The death toll reached 246 on Thursday, 135 of them civilians, according to the Syrian Observatory for Human Rights, a Britain-based monitoring group.
The others killed were pro-government fighters or residents who had taken up arms to defend their villages.
“The toll keeps rising as civilians who were wounded are dying and people who were unaccounted for are found dead,” Observatory head Rami Abdel Rahman told AFP.
State television broadcast footage of the funeral processions in Sweida, showing men in the traditional white caps of the Druze minority exchanging condolences.
Men carried caskets draped in the two-star government flag and pictures of those killed against a backdrop of the rainbow colours that represent the Druze community.
At least 56 jihadists died carrying out the assault.
IS claimed responsibility in a series of statements on its propaganda channels on Wednesday.
It posted gruesome photographs showing jihadists beheading at least four men it said were government fighters it had captured in Sweida.
The assault came after the jihadists suffered a series of defeats that saw them ousted from the last urban pockets of the sprawling cross-border “caliphate” they proclaimed in Iraq and Syria in 2014.
In May, the last IS fighters in Yarmuk refugee camp in the southern outskirts of Damascus were bused out with their relatives to desert territory still held by the group.
News websites in Sweida alleged that some of the jihadists who took part in Wednesday’s attack had been given safe passage out of Yarmuk.
They posted images that purported to show IS fighters killed in the assault with identification cards showing they were from Yarmuk.
Zeina, a resident of the tiny village of Al-Matuna, said her family woke up to the sound of gunfire and grenade blasts at around 5:30 am (0230 GMT) on Wednesday.
“My relative shot back at one of the fighters outside our home and we heard him scream: ‘The infidels have killed me’,” she told AFP.
Her cousin and his wife were both killed.

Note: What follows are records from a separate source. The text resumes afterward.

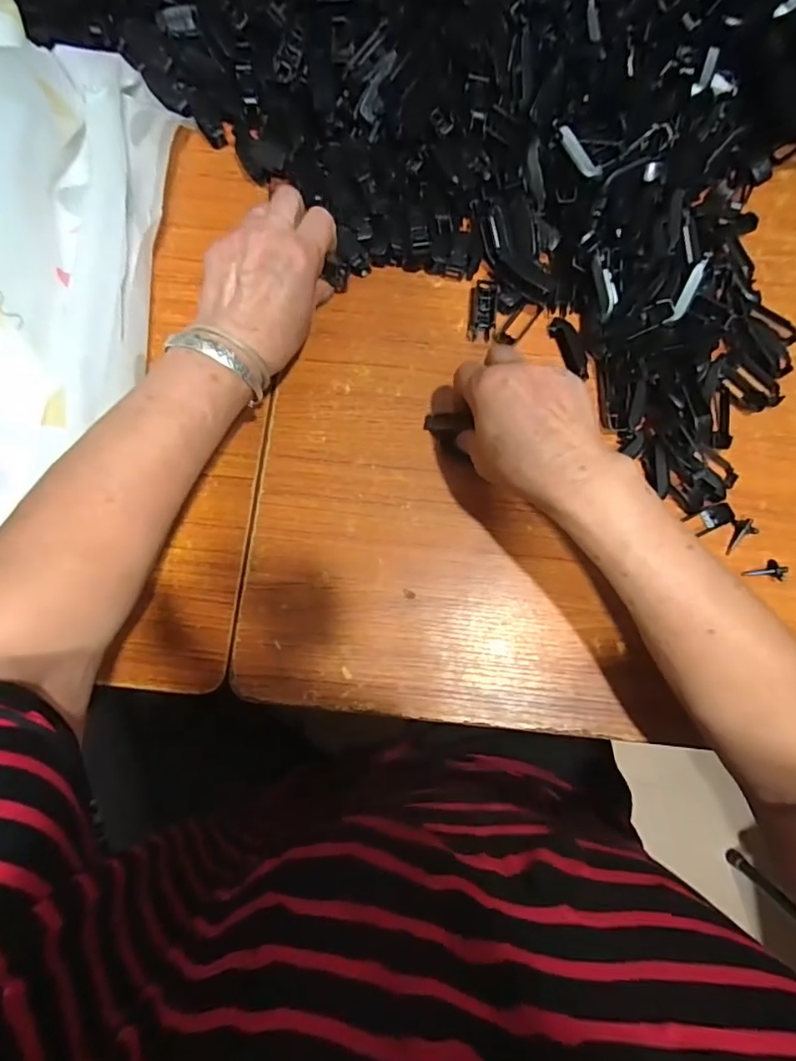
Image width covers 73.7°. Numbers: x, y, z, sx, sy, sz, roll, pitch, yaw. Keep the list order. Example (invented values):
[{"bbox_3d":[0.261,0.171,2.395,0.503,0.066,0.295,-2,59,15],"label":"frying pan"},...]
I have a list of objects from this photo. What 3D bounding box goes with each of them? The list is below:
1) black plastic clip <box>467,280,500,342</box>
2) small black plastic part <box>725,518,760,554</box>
[{"bbox_3d":[0.070,-0.180,0.429,0.020,0.013,0.053,8,79,0],"label":"black plastic clip"},{"bbox_3d":[0.259,0.005,0.403,0.017,0.008,0.031,33,95,5],"label":"small black plastic part"}]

“The villages that were attacked were on edge last night, and all the men were on high alert,” Zeina, 32, said on Thursday.
State news agency SANA said dozens were killed in the assault but did not give a specific toll.

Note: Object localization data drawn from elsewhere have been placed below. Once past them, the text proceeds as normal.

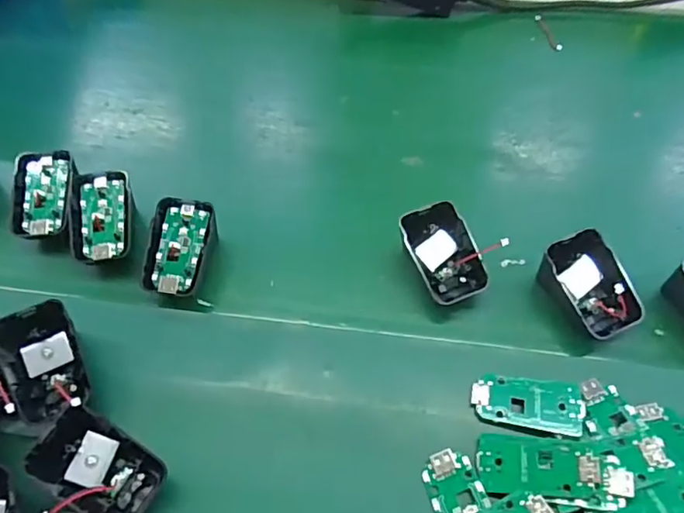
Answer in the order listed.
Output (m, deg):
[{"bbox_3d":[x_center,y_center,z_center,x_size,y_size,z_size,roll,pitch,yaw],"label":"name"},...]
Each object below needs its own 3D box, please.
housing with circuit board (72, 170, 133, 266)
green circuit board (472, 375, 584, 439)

It said calm returned to Sweida late on Wednesday after government forces and armed villagers surrounded the IS fighters and killed them.
The assault drew condemnation from the United Nations as well as government allies Russia and Lebanese Shiite militant group Hezbollah.
“We condemn this disgraceful crime, its perpetrators, and anyone who stands behind it and the takfiri (extremist Muslim) ideology that these terrorist groups adopt,” Hezbollah said in a statement on Thursday.
UN humanitarian coordinator in Syria Ali al-Zaatari condemned the “terrorist bombing in Sweida city”, saying all civilians should be protected.
Syria’s Druze minority makes up around three percent of the population. They are regarded as heretics by the Sunni Muslim extremists of IS.